In The Bridge of Spies, American lawyer James B. Donovan (Tom Hanks) is recruited to defend captured Russian spy, Rudolf Abel (Mark Rylance). At a downturn in the trial which could send Abel to the electric chair, and seeing Abel’s ever-present calm demeanor, Donovan turns to him and asks, “Do you never worry?” Abel’s reply: “Would it help?”
Acceptance. Radical acceptance. Abel demonstrates this acceptance – of himself, others, the situation – knowing exactly what he can do and what he can’t. He is completely in the present, focused neither on past failures and regrets nor future worries. He doesn’t allow any of that to live rent free in his head.
This is what founder of AA, Bill Wilson, called “emotional sobriety,” the ability to let go of our dependencies and need for things outside of our control to change in order to feel good about ourselves. It is what St. Ignatius referred to as “indifference,” the ability to let go of outcomes, and focus on living in “pursuit of the goal for which we have been created.” Indifference does not mean that we don’t care, rather that we care enough to live in the truth that allows us to accept that which we cannot change and have the courage to change what we can.

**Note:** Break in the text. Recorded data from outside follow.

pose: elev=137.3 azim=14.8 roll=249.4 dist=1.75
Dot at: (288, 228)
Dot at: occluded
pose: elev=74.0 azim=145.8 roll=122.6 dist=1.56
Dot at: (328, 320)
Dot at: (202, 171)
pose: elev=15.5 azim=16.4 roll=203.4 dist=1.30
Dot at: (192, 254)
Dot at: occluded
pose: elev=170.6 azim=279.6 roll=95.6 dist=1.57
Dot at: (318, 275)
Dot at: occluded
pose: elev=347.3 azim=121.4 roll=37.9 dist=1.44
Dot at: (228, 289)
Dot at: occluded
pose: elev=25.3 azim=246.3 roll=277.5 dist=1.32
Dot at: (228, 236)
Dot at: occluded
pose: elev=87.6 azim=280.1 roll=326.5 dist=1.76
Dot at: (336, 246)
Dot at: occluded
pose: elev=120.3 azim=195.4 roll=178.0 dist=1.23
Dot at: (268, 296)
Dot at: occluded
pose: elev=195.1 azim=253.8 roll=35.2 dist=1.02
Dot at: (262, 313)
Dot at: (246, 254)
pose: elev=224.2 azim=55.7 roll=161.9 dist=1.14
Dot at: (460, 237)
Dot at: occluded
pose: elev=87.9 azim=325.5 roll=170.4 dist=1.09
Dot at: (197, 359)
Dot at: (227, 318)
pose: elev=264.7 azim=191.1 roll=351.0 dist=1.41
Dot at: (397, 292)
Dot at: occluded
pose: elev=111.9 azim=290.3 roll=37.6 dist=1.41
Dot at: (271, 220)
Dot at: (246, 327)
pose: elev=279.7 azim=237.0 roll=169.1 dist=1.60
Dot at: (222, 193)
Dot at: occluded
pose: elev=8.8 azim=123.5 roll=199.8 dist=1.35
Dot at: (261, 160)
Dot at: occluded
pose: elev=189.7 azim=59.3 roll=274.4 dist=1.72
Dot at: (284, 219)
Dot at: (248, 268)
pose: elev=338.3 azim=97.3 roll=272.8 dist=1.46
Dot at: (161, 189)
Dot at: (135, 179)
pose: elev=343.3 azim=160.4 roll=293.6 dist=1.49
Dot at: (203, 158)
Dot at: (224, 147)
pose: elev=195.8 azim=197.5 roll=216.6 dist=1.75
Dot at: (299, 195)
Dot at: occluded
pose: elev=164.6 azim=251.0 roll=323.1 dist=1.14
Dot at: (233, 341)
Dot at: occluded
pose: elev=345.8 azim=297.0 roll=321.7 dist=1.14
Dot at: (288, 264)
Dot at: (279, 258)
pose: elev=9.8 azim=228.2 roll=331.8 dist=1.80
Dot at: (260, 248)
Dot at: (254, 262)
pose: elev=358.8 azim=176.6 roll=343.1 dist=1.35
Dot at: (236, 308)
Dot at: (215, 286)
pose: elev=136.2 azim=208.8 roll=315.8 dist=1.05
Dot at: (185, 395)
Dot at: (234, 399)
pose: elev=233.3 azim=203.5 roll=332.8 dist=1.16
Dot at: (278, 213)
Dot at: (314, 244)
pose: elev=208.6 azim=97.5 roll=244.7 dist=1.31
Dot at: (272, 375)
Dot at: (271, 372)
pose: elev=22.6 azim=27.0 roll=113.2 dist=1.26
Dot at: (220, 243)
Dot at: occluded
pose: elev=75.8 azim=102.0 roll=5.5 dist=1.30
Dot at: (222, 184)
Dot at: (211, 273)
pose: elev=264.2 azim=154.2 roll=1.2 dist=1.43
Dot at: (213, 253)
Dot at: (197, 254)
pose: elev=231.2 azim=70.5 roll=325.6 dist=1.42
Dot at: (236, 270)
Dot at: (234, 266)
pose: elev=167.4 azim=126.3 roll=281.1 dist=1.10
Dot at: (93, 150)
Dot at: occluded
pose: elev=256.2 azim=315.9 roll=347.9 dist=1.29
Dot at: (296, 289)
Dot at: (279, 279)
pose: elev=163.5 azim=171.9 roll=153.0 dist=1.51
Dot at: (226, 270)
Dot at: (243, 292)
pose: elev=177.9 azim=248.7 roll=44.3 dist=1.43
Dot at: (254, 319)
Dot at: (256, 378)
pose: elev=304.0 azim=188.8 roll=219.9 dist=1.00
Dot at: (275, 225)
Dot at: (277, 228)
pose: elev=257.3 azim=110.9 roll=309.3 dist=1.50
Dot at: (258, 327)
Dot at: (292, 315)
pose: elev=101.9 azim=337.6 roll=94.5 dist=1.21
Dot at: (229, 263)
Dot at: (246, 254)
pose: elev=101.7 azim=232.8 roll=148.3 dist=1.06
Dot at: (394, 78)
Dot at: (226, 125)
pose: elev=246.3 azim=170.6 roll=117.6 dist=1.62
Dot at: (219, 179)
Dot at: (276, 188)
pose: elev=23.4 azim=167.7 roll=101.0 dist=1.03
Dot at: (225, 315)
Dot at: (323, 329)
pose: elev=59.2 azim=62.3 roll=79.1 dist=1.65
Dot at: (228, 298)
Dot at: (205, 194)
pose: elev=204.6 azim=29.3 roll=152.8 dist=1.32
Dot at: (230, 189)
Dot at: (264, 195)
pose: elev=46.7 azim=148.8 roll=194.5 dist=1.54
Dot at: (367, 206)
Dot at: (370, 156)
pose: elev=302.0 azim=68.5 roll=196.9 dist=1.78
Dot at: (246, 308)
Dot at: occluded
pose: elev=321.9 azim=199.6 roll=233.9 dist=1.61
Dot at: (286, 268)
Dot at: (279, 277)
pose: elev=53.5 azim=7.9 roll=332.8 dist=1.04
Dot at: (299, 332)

To do this brings an incredible freedom to our lives, yet one which is so difficult to attain in real time when we can feel imprisoned by our fears and addictions. It is no surprise that anxiety is the most prevalent mental health condition in our country – it is the antithesis of this radical acceptance and freedom. As Bill Wilson and St. Ignatius would no doubt agree, the answer is not a quick fix, but a spiritual journey on which we are invited. Where can we begin? Well, just for today if you notice yourself wanting to worry about something, step back, take a breath and ask yourself, “Would it help?”